C'è dunque un certo fermento sia nell'ambito dei fan che di tutta la canzone
popolare italiana all'idea che, seppur da ospite, un artista del calibro di
Baglioni scelga di rientrare sulla ribalta proprio in occasione della
celeberrima rassegna canora. Sono, quelli, anni in cui Sanremo è bersagliato da
roventi polemiche: sia gli organi di stampa che gli addetti ai lavori non
tollerano che i cantanti si esibiscano in playback, cioè su una base
preregistrata che ne sostituisca l'interpretazione dal vivo.
In ogni caso la manifestazione riscuote il consueto seguito e la serata finale
si trascina ormai verso il suo epilogo quando il presentatore, con malcelata
noncuranza, dispiega il finto effetto sorpresa invitando Claudio Baglioni a
raggiungerlo presso il palco. Quella che si alza da una poltroncina nel mezzo
del teatro sembra una figura decisamente diversa da quella che si ricordava
trascinare le folle, un paio d'anni prima, negli stadi e nelle piazze italiani
al ritmo di Alé-oó: abbandonato l'inseparabile look "casual", ora sostituito da
tagli decisamente più classici, Claudio ha anche eliminato la capigliatura folta
e cespugliosa per un taglio decisamente più sobrio; esso evidenzia ulteriormente
il volto scarno, oltre ad acuire l'espressione un po' disagiata: è con quella
stessa espressione e con quel suo incedere un po' indeciso che raggiunge il
proscenio e si concede al pubblico, senza tuttavia perdere quell'aria timida e
quasi circospetta che avevamo conosciuta così bene prima dei bagni di folla
seguiti ai concerti dell'82. Le sue risposte alle interrogazioni del conduttore
sono solo sillabate; con voce quasi tremula ammette di stare ultimando un nuovo
disco d'inediti che sarà pronto prima della fine dell'anno. Quindi, sollecitato
da Baudo, si sistema presso un pianoforte a gran coda per l'esecuzione di quella
canzone del secolo che ha costituito l'inizio della sua fortuna di cantante.
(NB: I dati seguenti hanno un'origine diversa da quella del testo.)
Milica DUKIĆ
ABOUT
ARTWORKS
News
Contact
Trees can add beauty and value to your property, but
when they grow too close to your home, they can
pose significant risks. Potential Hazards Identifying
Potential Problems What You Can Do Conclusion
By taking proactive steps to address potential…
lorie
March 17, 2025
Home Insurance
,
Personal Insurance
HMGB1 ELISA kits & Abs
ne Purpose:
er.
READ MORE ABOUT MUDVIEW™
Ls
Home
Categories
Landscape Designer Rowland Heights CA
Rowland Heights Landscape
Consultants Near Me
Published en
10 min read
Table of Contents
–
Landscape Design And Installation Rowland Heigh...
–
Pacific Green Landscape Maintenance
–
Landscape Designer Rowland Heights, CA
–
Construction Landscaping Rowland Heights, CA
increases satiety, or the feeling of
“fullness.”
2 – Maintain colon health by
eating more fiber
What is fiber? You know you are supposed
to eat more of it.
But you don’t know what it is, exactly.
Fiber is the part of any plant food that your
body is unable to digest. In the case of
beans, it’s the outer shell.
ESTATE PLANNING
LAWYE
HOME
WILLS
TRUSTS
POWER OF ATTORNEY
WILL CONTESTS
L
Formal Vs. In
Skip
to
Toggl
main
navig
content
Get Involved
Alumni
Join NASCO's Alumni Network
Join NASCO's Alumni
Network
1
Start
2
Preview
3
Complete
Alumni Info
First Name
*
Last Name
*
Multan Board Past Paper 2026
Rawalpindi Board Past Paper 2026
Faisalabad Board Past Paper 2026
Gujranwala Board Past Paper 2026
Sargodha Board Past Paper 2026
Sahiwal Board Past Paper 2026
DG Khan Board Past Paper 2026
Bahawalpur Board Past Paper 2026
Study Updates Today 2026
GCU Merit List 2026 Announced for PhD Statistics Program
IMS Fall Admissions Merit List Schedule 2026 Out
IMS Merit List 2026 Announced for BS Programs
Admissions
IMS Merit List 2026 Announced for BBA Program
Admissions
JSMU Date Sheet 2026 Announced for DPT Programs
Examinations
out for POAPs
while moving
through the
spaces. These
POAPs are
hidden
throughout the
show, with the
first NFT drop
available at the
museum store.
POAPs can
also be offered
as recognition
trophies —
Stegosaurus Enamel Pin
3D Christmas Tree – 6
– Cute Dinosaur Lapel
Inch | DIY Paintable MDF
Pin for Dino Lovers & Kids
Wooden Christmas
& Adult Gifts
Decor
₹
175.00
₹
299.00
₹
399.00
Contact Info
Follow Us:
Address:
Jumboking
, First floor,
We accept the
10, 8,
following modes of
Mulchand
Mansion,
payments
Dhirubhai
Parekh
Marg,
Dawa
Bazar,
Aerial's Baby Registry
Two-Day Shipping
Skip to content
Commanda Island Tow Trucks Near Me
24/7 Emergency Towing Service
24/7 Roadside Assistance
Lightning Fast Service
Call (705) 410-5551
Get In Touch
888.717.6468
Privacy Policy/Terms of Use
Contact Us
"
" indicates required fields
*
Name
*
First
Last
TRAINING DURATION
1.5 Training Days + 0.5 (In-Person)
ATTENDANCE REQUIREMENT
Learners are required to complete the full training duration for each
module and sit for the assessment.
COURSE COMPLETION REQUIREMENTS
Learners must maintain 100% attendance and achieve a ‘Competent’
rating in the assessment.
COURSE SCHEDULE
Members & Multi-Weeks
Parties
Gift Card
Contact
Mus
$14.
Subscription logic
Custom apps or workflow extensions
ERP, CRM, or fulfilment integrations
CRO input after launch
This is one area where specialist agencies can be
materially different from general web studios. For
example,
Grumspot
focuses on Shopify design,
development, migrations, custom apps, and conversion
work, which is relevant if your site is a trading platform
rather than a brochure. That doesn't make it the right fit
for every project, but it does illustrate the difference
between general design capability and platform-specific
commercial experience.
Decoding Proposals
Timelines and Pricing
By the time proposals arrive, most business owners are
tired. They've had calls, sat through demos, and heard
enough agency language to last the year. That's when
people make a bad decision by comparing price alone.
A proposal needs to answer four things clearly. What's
Se si poteva sospettare anche da parte sua un utilizzo di basi registrate, ogni
perplessità viene subito sgomberata a partire dall'incipit: la voce di Claudio
si alza in tonalità sconosciute all'originale e le note si piegano ad accordi
inediti: l'interpretazione che ne esce è superba anche per la passione quasi
rabbiosa con cui viene proposta: forse è un modo velatamente polemico per
contestare il playback. Alla fine, dopo aver ritirato il premio, egli si
accomiata dalla scena e si defila ordinatamente fra quel pubblico da cui era
comparso. La sua esibizione crea evidentemente clamore perché l'indomani i
giornali gli tributano sperticati elogi additandolo come esempio di come sia
possibile cantare "live" anche a Sanremo. È qui opportuno ricordare che, anche
in conseguenza della partecipazione del nostro, l'anno successivo il Festival
verrà restituito alla sua dimensione di gara effettivamente "canora" e il
playback bandito definitivamente dalla rassegna.